Il rentre alors à la Conciergerie et écrit à sa femme ces quelques lignes : « Ma chère femme, je t’embrasse bien tendrement. Les nouvelles d’aujourd’hui (28 décembre 1793) te seront bien sensibles. Songe à toi et à tes enfants et pense surtout que tes maux finiront bientôt. Je t’embrasse tendrement encore une fois. »

Puis il écrit à son fils aîné cette lettre touchante :


« Mon cher fils,

« Tu recevras par la première diligence quelques morceaux de musique gravés et tout ce que j’ai copié, arrangé et composé de musique, le tout écrit de ma main durant ma captivité. Il y a du fort mauvais, du fort mal arrangé : il y a aussi des choses charmantes. C’est malheureusement tout ce que je puis te laisser.

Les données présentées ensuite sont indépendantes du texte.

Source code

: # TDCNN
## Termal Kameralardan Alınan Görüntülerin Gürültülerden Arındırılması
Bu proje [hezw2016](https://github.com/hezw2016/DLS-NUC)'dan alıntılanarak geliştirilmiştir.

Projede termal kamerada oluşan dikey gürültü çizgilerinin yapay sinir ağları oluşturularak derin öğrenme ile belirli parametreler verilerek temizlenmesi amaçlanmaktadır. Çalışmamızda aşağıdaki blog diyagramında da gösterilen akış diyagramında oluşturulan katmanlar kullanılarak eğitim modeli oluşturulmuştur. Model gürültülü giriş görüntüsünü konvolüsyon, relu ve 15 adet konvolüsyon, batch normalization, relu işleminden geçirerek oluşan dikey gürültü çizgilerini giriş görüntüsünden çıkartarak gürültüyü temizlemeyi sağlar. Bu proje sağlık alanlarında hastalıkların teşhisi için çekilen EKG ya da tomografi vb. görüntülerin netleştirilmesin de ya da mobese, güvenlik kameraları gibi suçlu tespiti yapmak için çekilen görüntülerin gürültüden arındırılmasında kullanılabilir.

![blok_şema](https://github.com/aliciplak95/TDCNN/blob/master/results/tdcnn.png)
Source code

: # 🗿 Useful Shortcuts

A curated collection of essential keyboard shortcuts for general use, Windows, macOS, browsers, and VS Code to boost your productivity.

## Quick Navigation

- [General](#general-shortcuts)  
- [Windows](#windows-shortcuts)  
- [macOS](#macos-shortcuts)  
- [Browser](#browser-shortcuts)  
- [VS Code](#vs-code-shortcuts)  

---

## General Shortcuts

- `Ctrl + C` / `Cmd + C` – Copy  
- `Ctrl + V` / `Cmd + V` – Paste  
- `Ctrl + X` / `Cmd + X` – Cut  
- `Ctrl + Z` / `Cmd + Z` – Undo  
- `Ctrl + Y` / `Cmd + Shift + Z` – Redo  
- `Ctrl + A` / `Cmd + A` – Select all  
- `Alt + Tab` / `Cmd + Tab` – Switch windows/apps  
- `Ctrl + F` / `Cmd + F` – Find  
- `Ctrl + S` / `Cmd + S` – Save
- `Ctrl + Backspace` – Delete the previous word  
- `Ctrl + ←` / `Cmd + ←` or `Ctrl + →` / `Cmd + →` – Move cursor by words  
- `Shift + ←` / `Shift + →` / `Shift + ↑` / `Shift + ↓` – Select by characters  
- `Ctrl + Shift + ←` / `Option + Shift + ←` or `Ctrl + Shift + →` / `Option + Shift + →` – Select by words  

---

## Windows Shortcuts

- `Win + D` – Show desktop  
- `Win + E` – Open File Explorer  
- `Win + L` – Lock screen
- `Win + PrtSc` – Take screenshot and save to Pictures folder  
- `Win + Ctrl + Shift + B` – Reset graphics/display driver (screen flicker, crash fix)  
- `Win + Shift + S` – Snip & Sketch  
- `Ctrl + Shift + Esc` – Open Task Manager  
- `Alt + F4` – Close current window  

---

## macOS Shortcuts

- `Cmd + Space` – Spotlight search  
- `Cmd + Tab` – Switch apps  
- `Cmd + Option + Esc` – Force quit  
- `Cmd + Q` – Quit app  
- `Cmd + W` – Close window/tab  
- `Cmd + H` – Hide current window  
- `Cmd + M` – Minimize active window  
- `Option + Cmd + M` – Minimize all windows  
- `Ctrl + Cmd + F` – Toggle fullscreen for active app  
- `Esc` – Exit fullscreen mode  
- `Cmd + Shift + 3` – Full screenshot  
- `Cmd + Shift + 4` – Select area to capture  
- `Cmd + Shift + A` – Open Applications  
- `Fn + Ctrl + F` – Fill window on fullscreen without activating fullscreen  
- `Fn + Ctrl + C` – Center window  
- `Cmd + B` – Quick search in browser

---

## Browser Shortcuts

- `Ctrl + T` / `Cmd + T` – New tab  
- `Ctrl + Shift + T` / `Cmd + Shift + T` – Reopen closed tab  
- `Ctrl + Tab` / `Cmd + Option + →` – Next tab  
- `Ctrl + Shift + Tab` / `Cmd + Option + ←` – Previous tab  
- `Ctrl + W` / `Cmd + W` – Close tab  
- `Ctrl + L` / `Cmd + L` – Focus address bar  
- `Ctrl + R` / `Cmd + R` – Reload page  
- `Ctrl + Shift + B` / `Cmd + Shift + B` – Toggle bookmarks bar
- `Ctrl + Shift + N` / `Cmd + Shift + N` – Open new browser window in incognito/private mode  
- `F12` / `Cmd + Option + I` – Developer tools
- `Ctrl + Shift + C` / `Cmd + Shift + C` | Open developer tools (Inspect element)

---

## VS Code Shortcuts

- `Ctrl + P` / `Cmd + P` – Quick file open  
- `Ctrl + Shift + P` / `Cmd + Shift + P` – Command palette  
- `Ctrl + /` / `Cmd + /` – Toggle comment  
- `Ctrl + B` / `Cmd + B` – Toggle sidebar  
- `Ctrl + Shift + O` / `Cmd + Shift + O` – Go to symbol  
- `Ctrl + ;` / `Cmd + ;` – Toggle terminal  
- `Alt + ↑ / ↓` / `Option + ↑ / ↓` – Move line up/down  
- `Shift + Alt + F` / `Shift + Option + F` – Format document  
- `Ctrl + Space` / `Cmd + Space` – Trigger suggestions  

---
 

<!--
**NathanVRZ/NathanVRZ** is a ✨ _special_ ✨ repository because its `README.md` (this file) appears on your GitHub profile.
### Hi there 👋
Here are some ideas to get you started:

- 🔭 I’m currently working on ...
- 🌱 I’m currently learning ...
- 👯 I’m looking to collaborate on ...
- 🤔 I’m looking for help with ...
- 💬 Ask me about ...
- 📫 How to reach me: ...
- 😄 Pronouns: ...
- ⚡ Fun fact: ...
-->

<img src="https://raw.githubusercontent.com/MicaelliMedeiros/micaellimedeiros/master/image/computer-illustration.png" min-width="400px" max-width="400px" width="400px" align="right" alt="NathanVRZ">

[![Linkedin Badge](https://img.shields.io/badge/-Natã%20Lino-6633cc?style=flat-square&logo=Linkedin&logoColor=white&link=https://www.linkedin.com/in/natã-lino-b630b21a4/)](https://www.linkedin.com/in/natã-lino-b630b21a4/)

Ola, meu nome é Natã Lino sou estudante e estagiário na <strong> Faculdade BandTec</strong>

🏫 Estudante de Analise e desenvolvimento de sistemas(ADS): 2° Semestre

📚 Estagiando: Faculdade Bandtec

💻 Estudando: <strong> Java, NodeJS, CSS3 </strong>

« Rassemblez, mes chers enfants, toutes vos forces ! Votre père n’existera plus, lorsque vous recevrez ce peu de mois. Conservez-vous pour votre mère et votre petit frère ! Mon cœur se brise en songeant aux malheurs que nous avons attirés sur l’ami et sur sa famille[1]. J’espère que mon père aura soin de lui et de vous. Je l’en ai prié encore aujourd’hui. Continuez à aimer votre patrie. Ne cherchez pas, de votre vie, à tirer aucune vengeance de ceux qui m’ont si injustement persécuté. Si je pouvais leur faire du bien au moment où ils m’envoient à la mort, ce serait un bonheur pour moi. Consolez-vous de ma perte en songeant que, depuis treize mois, votre malheureux père souffrait un supplice mille fois plus douloureux que la mort. Tâchez

  1. Il doit être question ici d’Alexis Gloutier, l’ami intime de Dietrich, qui s’était chargé de l’éducation de ses fils et qui, plus d’une fois, avait exposé sa vie pour le sauver.